The Liberal Democrats’ Wales Office Junior Minister, with responsibility for education, paid tribute to the Wrexham-based institution for leading the way in high technology and precision engineering.
Baroness Randerson witnessed the synergy between education and business on a tour of the National Facility for Ultra Precision Surfaces, where she discussed the ESO project and polishing of mirrors for the £900million European-Extremely Large Telescope with Professor David Walker and project manager Tony Fox-Leonard.
During a walk around the Denbighshire site with Glyndwr University Vice Chancellor, Professor Michael Scott, the Parliamentary Under Secretary of State for Wales also met with Dr Phil Harris, managing director of Glyndwr Innovations, which was again named among the top companies in Wales at the recent Fast Growth 50 Awards.
Baroness Randerson said: “It’s been a fascinating tour around the building, and I think what you’re doing here is at the edge of science and precision - it is of international significance. Importantly, it’s not just cutting edge, it’s also technology that can be applied to solve the world’s problems and puts Wales at the forefront of scientific development, with close links to business as well.
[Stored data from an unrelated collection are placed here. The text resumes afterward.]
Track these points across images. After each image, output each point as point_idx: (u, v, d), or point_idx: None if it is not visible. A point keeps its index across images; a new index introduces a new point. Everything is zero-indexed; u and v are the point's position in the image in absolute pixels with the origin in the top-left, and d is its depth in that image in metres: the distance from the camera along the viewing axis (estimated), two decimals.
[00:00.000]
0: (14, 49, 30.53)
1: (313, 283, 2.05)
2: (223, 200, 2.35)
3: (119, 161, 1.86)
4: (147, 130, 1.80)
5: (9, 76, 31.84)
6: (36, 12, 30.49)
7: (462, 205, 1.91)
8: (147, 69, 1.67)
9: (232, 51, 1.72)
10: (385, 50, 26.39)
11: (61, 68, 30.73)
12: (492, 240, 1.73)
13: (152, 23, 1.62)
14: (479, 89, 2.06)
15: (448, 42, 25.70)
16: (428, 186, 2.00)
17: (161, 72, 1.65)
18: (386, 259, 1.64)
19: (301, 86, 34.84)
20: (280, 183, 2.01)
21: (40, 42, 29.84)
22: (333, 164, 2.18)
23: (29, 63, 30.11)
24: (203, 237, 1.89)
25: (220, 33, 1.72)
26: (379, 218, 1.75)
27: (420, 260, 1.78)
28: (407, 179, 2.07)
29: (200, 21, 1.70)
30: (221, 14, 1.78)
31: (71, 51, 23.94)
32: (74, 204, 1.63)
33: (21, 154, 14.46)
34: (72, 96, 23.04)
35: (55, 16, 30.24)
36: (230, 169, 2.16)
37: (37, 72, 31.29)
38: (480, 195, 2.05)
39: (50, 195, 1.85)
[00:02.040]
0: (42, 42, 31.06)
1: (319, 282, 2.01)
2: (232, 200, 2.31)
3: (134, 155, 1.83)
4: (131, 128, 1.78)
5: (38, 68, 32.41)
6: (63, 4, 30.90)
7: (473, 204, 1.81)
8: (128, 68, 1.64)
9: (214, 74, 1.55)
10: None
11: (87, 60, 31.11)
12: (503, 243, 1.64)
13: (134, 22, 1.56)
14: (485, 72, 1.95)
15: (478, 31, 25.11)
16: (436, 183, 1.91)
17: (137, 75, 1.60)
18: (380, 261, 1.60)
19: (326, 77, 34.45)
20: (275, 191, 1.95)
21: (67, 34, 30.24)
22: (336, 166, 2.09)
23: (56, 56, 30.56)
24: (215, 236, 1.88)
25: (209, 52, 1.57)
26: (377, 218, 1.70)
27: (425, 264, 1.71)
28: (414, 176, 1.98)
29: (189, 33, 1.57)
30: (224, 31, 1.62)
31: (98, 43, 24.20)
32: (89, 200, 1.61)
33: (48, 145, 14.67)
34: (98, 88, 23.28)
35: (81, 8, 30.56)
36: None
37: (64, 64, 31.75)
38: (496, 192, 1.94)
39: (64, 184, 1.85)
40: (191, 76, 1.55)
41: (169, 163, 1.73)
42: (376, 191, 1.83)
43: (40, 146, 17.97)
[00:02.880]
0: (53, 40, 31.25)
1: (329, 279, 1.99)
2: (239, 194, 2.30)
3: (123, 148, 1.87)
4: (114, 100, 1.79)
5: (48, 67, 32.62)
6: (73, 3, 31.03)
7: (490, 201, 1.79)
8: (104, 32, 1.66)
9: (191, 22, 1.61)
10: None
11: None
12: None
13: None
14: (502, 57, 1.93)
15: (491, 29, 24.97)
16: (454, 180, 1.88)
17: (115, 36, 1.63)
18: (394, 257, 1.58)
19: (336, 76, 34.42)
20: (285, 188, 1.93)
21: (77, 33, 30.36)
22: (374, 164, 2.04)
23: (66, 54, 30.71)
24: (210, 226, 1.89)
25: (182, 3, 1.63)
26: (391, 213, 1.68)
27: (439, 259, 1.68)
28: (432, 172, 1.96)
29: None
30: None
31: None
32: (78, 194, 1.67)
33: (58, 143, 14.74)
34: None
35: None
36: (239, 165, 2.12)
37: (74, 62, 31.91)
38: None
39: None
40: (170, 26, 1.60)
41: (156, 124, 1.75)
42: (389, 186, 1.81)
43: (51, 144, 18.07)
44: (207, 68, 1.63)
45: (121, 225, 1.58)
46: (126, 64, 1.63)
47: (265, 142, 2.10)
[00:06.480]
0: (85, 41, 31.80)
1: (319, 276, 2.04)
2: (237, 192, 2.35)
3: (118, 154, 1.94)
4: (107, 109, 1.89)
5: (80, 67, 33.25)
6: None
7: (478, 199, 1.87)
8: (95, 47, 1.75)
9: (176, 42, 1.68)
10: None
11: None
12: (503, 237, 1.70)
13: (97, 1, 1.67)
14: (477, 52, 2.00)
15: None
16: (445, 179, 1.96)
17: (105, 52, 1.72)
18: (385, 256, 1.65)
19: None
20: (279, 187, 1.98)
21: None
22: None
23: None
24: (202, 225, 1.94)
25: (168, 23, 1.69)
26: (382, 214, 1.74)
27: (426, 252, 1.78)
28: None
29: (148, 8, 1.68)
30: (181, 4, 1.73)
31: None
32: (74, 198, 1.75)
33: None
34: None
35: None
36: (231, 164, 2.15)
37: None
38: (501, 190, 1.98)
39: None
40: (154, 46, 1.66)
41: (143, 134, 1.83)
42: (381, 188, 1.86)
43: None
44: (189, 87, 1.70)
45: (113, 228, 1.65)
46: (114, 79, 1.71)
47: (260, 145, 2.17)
“I think this site is an example of the best that our universities in Wales can produce – it really is quite stunning.”
Dr Harris thanked Baroness Randerson for visiting the centre, and said: “We have some of the UK’s finest companies under one roof, with commercial and collaborative partners all over the world.
“We and the businesses based here at the OpTIC Centre are leading the way in the fields of technology and industry; she was very complimentary about the work we’re doing in North Wales.”
Baroness Randerson later spent time with businesses based in the incubation units at the OpTIC Centre, including View Holographics and Diamond Drum Turning, and at the Centre for Solar Energy Research.